But if there's one thing all of us should have learned from the last go-round is that big-city America is not the sum total of America. The rest of the country might follow New York and L.A. when it comes to matters of music and fashion, but not when it comes to politics. You should remember your own emotions on that Wednesday morning in November four years ago. You should remember the silence in your office, broken only by cursing and weeping. All of this for John Kerry, a candidate you didn't even really like in the first place.
But these things are easy to forget. Partly because we live in a society probably more insular (and certainly more smug) than a 500-person village tucked into a West Virginia holler. And guess who they're not voting for in that West Virgina holler. Guess who they're not voting for in communities across America. Perhaps more eye-opening, guess who they're not voting for in the suburban and rural areas of Ohio. Now, you can psychoanalyze the reasons they're not voting for Obama all day long. That might make you feel better about yourself, but it's not going to change the fact that lots and lots of people you don't know are not voting for Obama. And all those Germans aren't voting for Obama. And while they might say they're voting for Obama, all those celebrities and "youth" voters have a nasty habit of forgetting to show up at the polls to, you know, actually vote.

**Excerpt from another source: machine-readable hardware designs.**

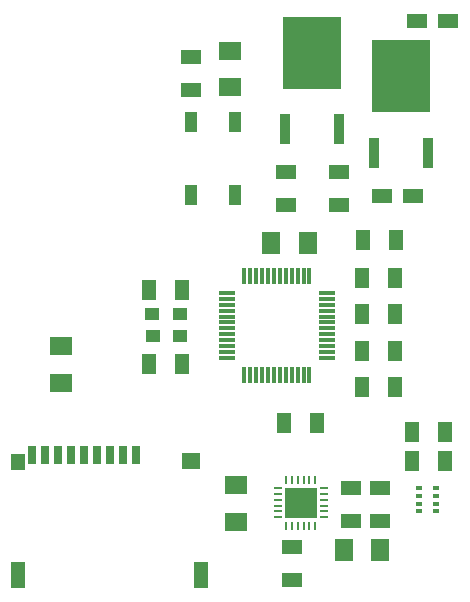
<source format=gtp>
G04*
G04 #@! TF.GenerationSoftware,Altium Limited,Altium Designer,24.2.2 (26)*
G04*
G04 Layer_Color=8421504*
%FSLAX44Y44*%
%MOMM*%
G71*
G04*
G04 #@! TF.SameCoordinates,98A400C0-08DE-4AD7-B425-4E8C3969B8A2*
G04*
G04*
G04 #@! TF.FilePolarity,Positive*
G04*
G01*
G75*
%ADD14R,1.8000X1.2300*%
%ADD15R,0.9500X2.6000*%
%ADD16R,4.9000X6.2000*%
%ADD17R,0.3000X1.4500*%
%ADD18R,1.4500X0.3000*%
%ADD19R,1.9000X1.6000*%
%ADD20R,1.6000X1.4000*%
%ADD21R,1.2000X2.2000*%
%ADD22R,1.2000X1.4000*%
%ADD23R,0.7000X1.6000*%
%ADD24R,1.3000X1.7500*%
%ADD25R,2.7000X2.6000*%
%ADD26R,0.2500X0.8000*%
%ADD27R,0.8000X0.2500*%
%ADD28R,0.5000X0.3500*%
%ADD29R,1.6000X1.9000*%
%ADD30R,1.1000X1.8000*%
%ADD31R,1.3000X1.1000*%
%ADD32R,1.7500X1.3000*%
D14*
X760000Y1082500D02*
D03*
X733800D02*
D03*
D03*
X730000Y935000D02*
D03*
D03*
X703800D02*
D03*
D15*
X697200Y971000D02*
D03*
X742800D02*
D03*
X622200Y991000D02*
D03*
X667800D02*
D03*
D16*
X720000Y1036000D02*
D03*
X645000Y1056000D02*
D03*
D17*
X587500Y867250D02*
D03*
X592500D02*
D03*
X597500D02*
D03*
X602500D02*
D03*
X607500D02*
D03*
X612500D02*
D03*
X617500D02*
D03*
X622500D02*
D03*
X627500D02*
D03*
X632500D02*
D03*
X637500D02*
D03*
X642500D02*
D03*
Y782750D02*
D03*
X637500D02*
D03*
X632500D02*
D03*
X627500D02*
D03*
X622500D02*
D03*
X617500D02*
D03*
X612500D02*
D03*
X607500D02*
D03*
X602500D02*
D03*
X597500D02*
D03*
X592500D02*
D03*
X587500D02*
D03*
D18*
X657250Y852500D02*
D03*
Y847500D02*
D03*
Y842500D02*
D03*
Y837500D02*
D03*
Y832500D02*
D03*
Y827500D02*
D03*
Y822500D02*
D03*
Y817500D02*
D03*
Y812500D02*
D03*
Y807500D02*
D03*
Y802500D02*
D03*
Y797500D02*
D03*
X572750D02*
D03*
Y802500D02*
D03*
Y807500D02*
D03*
Y812500D02*
D03*
Y817500D02*
D03*
Y822500D02*
D03*
Y827500D02*
D03*
Y832500D02*
D03*
Y837500D02*
D03*
Y842500D02*
D03*
Y847500D02*
D03*
Y852500D02*
D03*
D19*
X580000Y690000D02*
D03*
D03*
Y659000D02*
D03*
X432500Y807500D02*
D03*
Y776500D02*
D03*
D03*
X575000Y1057500D02*
D03*
Y1026500D02*
D03*
D03*
D20*
X542000Y710000D02*
D03*
D21*
X551000Y614000D02*
D03*
X396000Y614000D02*
D03*
D22*
Y709000D02*
D03*
D23*
X408000Y715000D02*
D03*
X419000D02*
D03*
X430000D02*
D03*
X441000D02*
D03*
X452000D02*
D03*
X463000D02*
D03*
X474000D02*
D03*
X485000D02*
D03*
X496000D02*
D03*
D24*
X649000Y742500D02*
D03*
X621000D02*
D03*
X729500Y710000D02*
D03*
X757500D02*
D03*
X729500Y735000D02*
D03*
X757500D02*
D03*
X507000Y855000D02*
D03*
X535000D02*
D03*
X507000Y792500D02*
D03*
X535000D02*
D03*
X715000Y772500D02*
D03*
X687000D02*
D03*
X715000Y803500D02*
D03*
X687000D02*
D03*
X715000Y834500D02*
D03*
X687000D02*
D03*
X715000Y865500D02*
D03*
X687000D02*
D03*
X715500Y897500D02*
D03*
X687500D02*
D03*
D25*
X635000Y675000D02*
D03*
D26*
X647500Y655500D02*
D03*
X642500D02*
D03*
X637500D02*
D03*
X632500D02*
D03*
X627500D02*
D03*
X622500D02*
D03*
Y694500D02*
D03*
X627500D02*
D03*
X632500D02*
D03*
X637500D02*
D03*
X642500D02*
D03*
X647500D02*
D03*
D27*
X615500Y662500D02*
D03*
Y667500D02*
D03*
Y672500D02*
D03*
Y677500D02*
D03*
Y682500D02*
D03*
Y687500D02*
D03*
X654500D02*
D03*
Y682500D02*
D03*
Y677500D02*
D03*
Y672500D02*
D03*
Y667500D02*
D03*
Y662500D02*
D03*
D28*
X735000Y687000D02*
D03*
Y680500D02*
D03*
Y674000D02*
D03*
Y667500D02*
D03*
X749500Y680500D02*
D03*
Y674000D02*
D03*
Y667500D02*
D03*
Y687000D02*
D03*
D29*
X641000Y895000D02*
D03*
X610000D02*
D03*
D03*
X702500Y635000D02*
D03*
X671500D02*
D03*
D03*
D30*
X542500Y997500D02*
D03*
Y935500D02*
D03*
X579500D02*
D03*
Y997500D02*
D03*
D31*
X532655Y815929D02*
D03*
X509655D02*
D03*
X532500Y835000D02*
D03*
X509609Y834837D02*
D03*
D32*
X542500Y1024500D02*
D03*
Y1052500D02*
D03*
X627500Y637500D02*
D03*
Y609500D02*
D03*
X702500Y659500D02*
D03*
Y687500D02*
D03*
X677500Y659500D02*
D03*
Y687500D02*
D03*
X667500Y927000D02*
D03*
Y955000D02*
D03*
X622500Y927000D02*
D03*
Y955000D02*
D03*
M02*

</source>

Which is all to say this isn't in the bag yet. I know, I know. That's almost impossible to believe. It's partly because Obama has waged a far superior campaign on all fronts. It's partly because John McCain isn't exactly igniting the soul of even his own party. Hell, when even the Wall Street Journal is giving editorial space to someone claiming McCain doesn't have a shot, it becomes very hard to believe that McCain has a shot.
But have a look at the polls. According to our big-city narrative, Obama should be ahead by about 600 points. He's not. Granted, as someone in the office has pointed out to me, Obama is an African-American first-term senator with a funny name, so that he's leading in the polls at all indicates a huge sea change in American politics. Then again, his opponent is a geriatric with a mean streak, a man who's been tagged "Bush the Second." He often looks like a dried-out mummy on TV and can't read a speech to save his life. He says things like, "We did a Google." McCain is unpopular even in his own party.
And yet they're still neck and neck in the polls. You should realize that. You should study those polls every day just as a reminder (and perhaps as a motivator). I don't want to be a downer, but I also don't want you collapsing into a state of shock in the event of a McCain victory. Maybe you should have an oxygen bag on hand and a personal flotation device. I'm of the school of thought that the president usually isn't as important as we think he is -- especially when it comes to the economy. But I'm afraid that if Obama loses, I'll wake up Wednesday morning to find that the major networks have forgotten to put stuff on the air. Marketers might call their agencies to find that no one's shown up for work. New York and L.A. might actually come to a standstill.
This might be a job for "Saturday Night Live," but I almost wonder if someone should do some public-service announcements in media offices and ad agencies, counseling employees what to do in the case of an Obama defeat. "Please do not panic. Breathe slowly. And while it is OK to cry, it is not OK to run out into the street and start breaking windows at the Gap."
Maybe it's because this has been a banner year for me in calling things wrong when it comes to politics, but I'm open to the fact that I could be wrong about the November outcome. All I'm saying is that you should be, too.